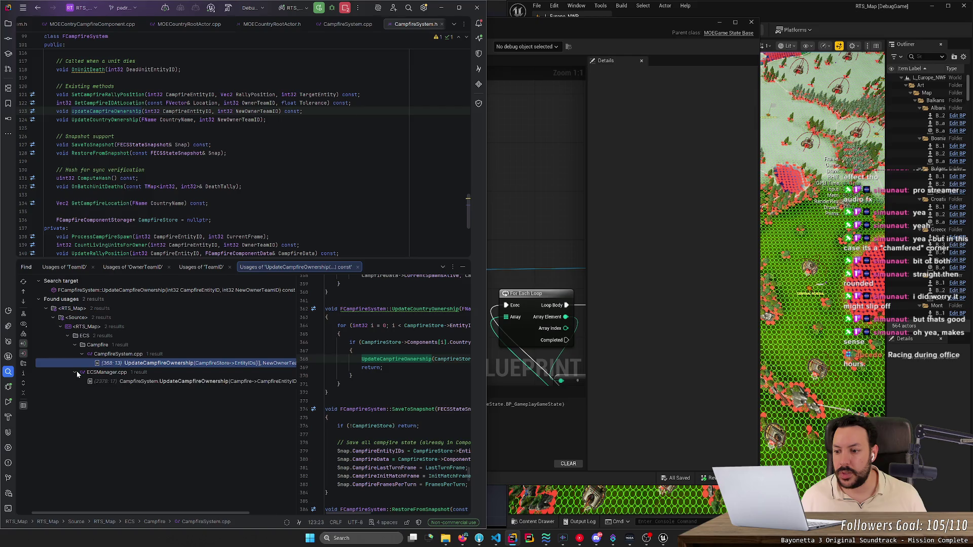
pyautogui.doubleClick(141, 382)
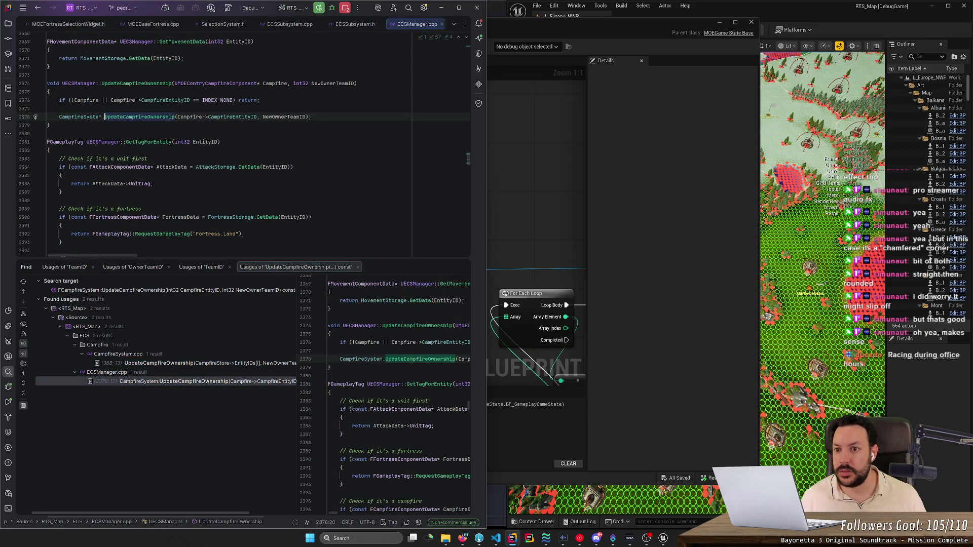
pyautogui.doubleClick(285, 116)
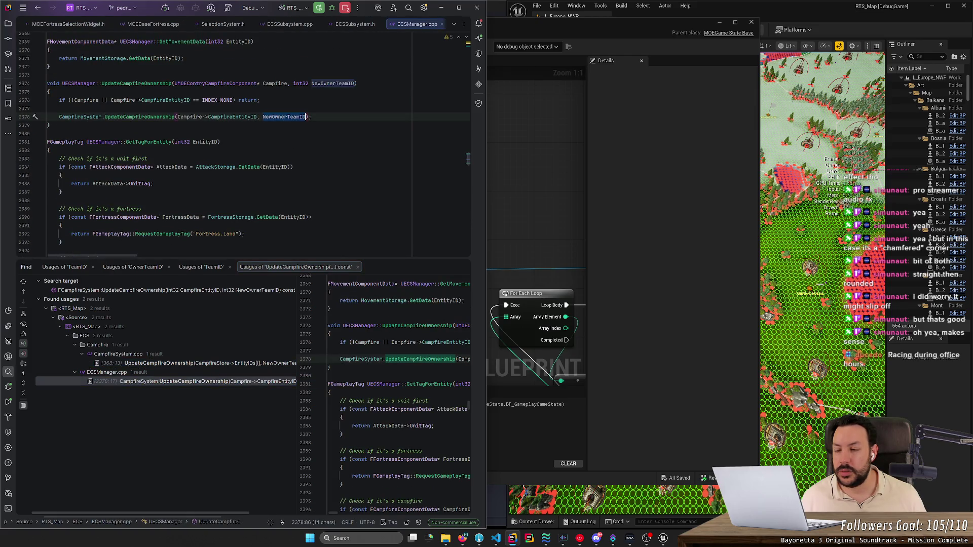
pyautogui.keyDown('ctrl'); pyautogui.click(137, 84); pyautogui.keyUp('ctrl')
pyautogui.rightClick(123, 127)
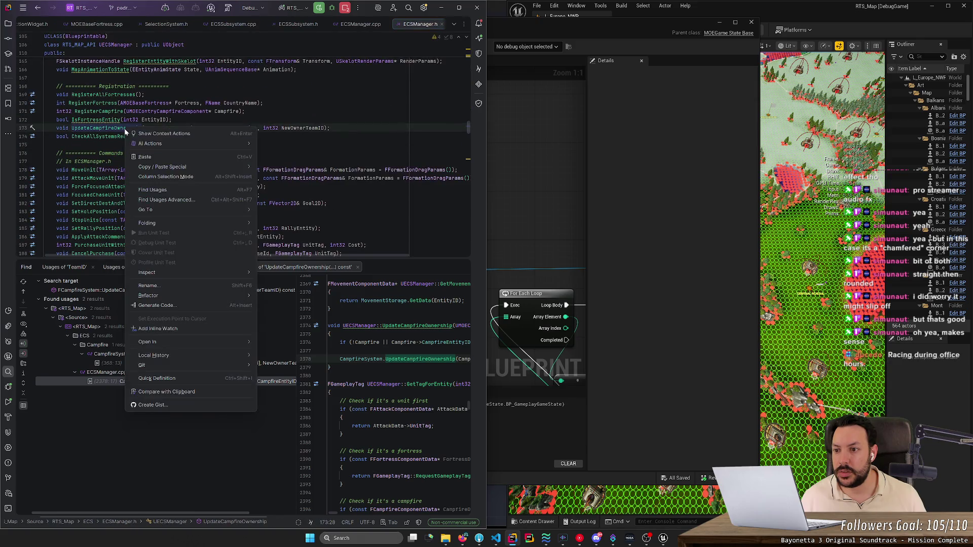
# Step: Jump to the MOECountryRootActor.cpp caller and trace the teamID passed to the campfire update
pyautogui.click(152, 177)
pyautogui.scroll(3, 289, 152)
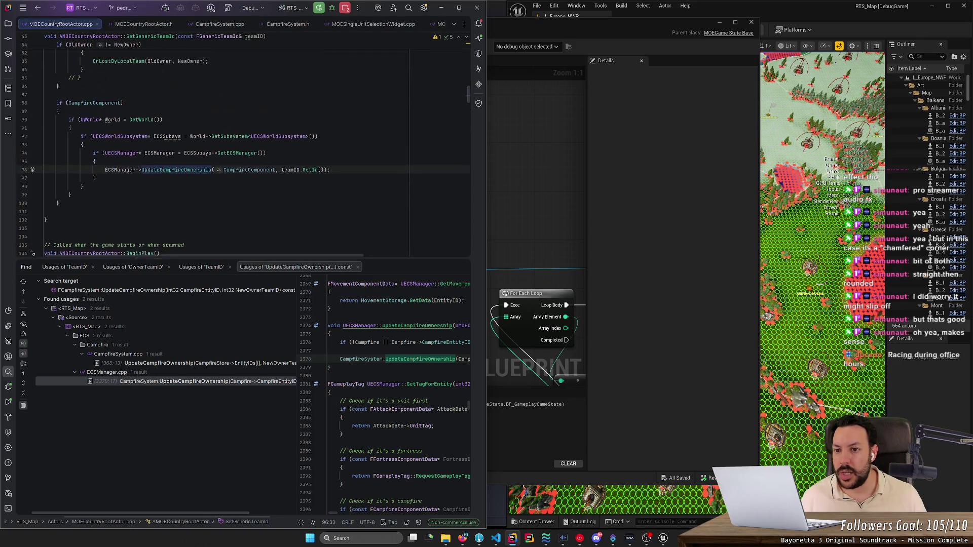
pyautogui.doubleClick(290, 184)
pyautogui.scroll(3, 290, 185)
pyautogui.scroll(-2, 290, 202)
pyautogui.keyDown('ctrl'); pyautogui.click(290, 211); pyautogui.keyUp('ctrl')
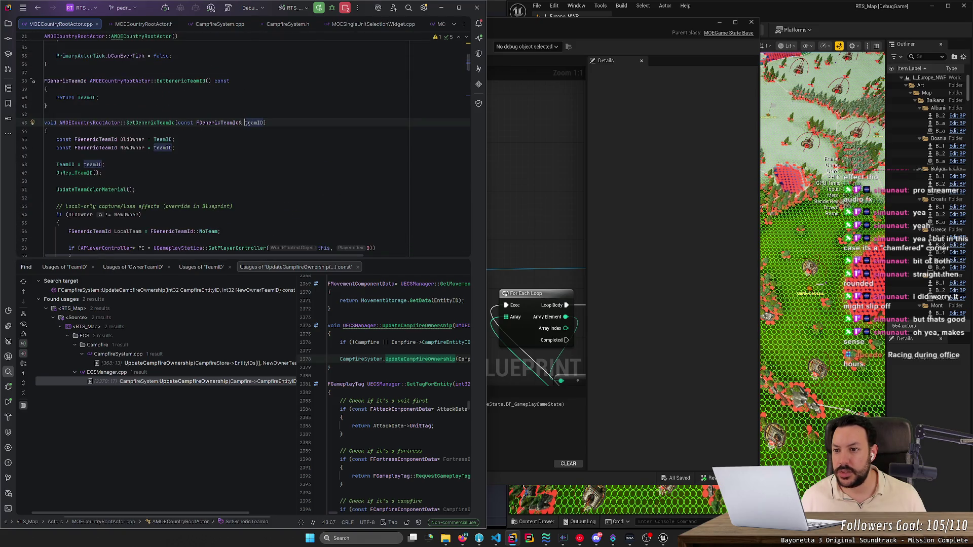
# Step: Search usages of SetGenericTeamId, close FunctionalAITest.cpp, and run Find in Files on SetGenericTeamId
pyautogui.click(157, 122)
pyautogui.rightClick(157, 123)
pyautogui.click(201, 188)
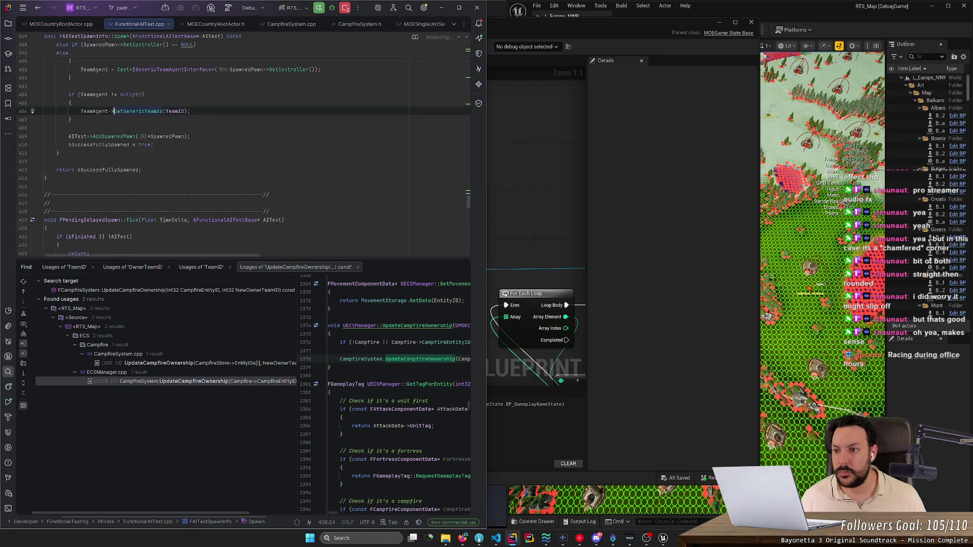
pyautogui.middleClick(148, 26)
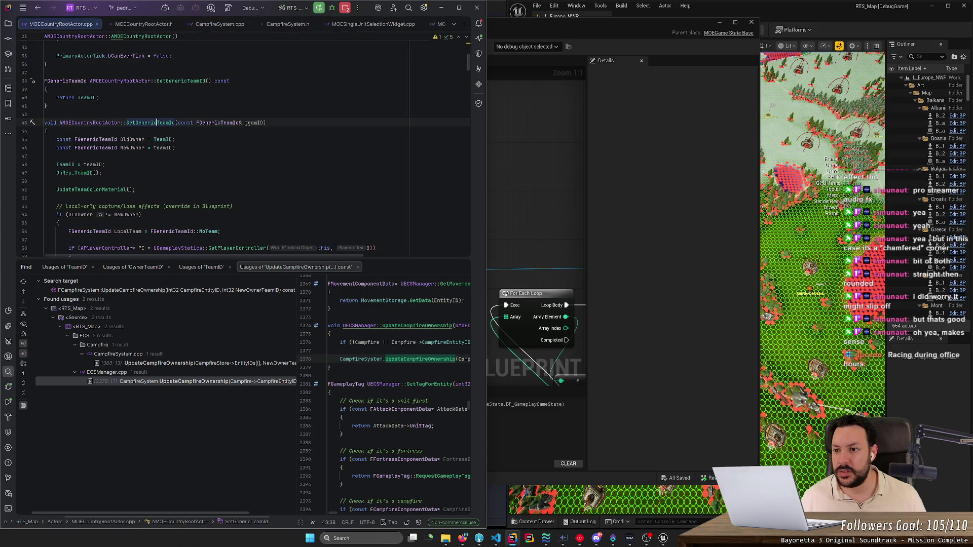
pyautogui.doubleClick(163, 123)
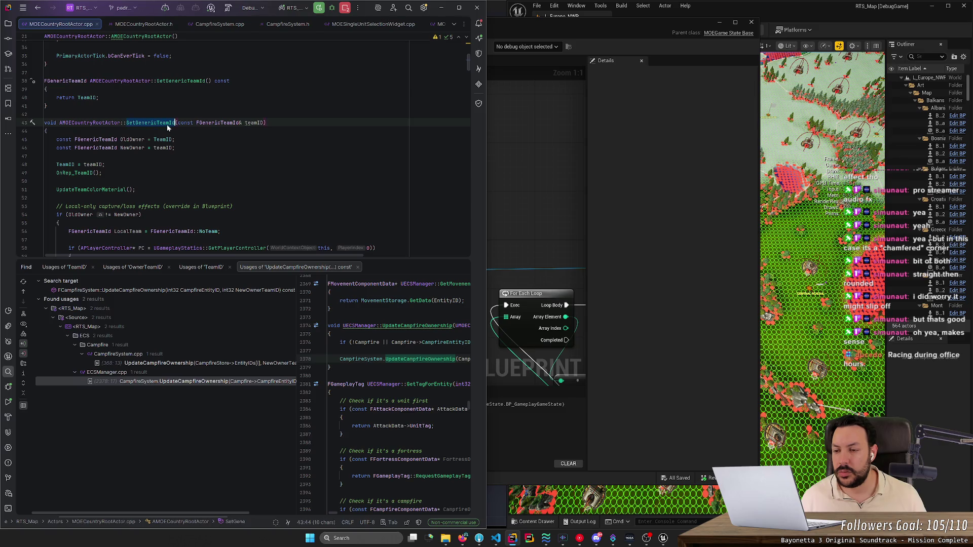
pyautogui.press('ctrl+shift+f')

■ ■ ■

▶ _Exercise directions_: Would you give again, exactly, the lines in the data above that run from the line containing "# Step: Jump" to the line containing "pyautogui.click(157, 122)"? Include both ends and no pictures.

▶ _Finished exercise_:
# Step: Jump to the MOECountryRootActor.cpp caller and trace the teamID passed to the campfire update
pyautogui.click(152, 177)
pyautogui.scroll(3, 289, 152)
pyautogui.doubleClick(290, 184)
pyautogui.scroll(3, 290, 185)
pyautogui.scroll(-2, 290, 202)
pyautogui.keyDown('ctrl'); pyautogui.click(290, 211); pyautogui.keyUp('ctrl')
# Step: Search usages of SetGenericTeamId, close FunctionalAITest.cpp, and run Find in Files on SetGenericTeamId
pyautogui.click(157, 122)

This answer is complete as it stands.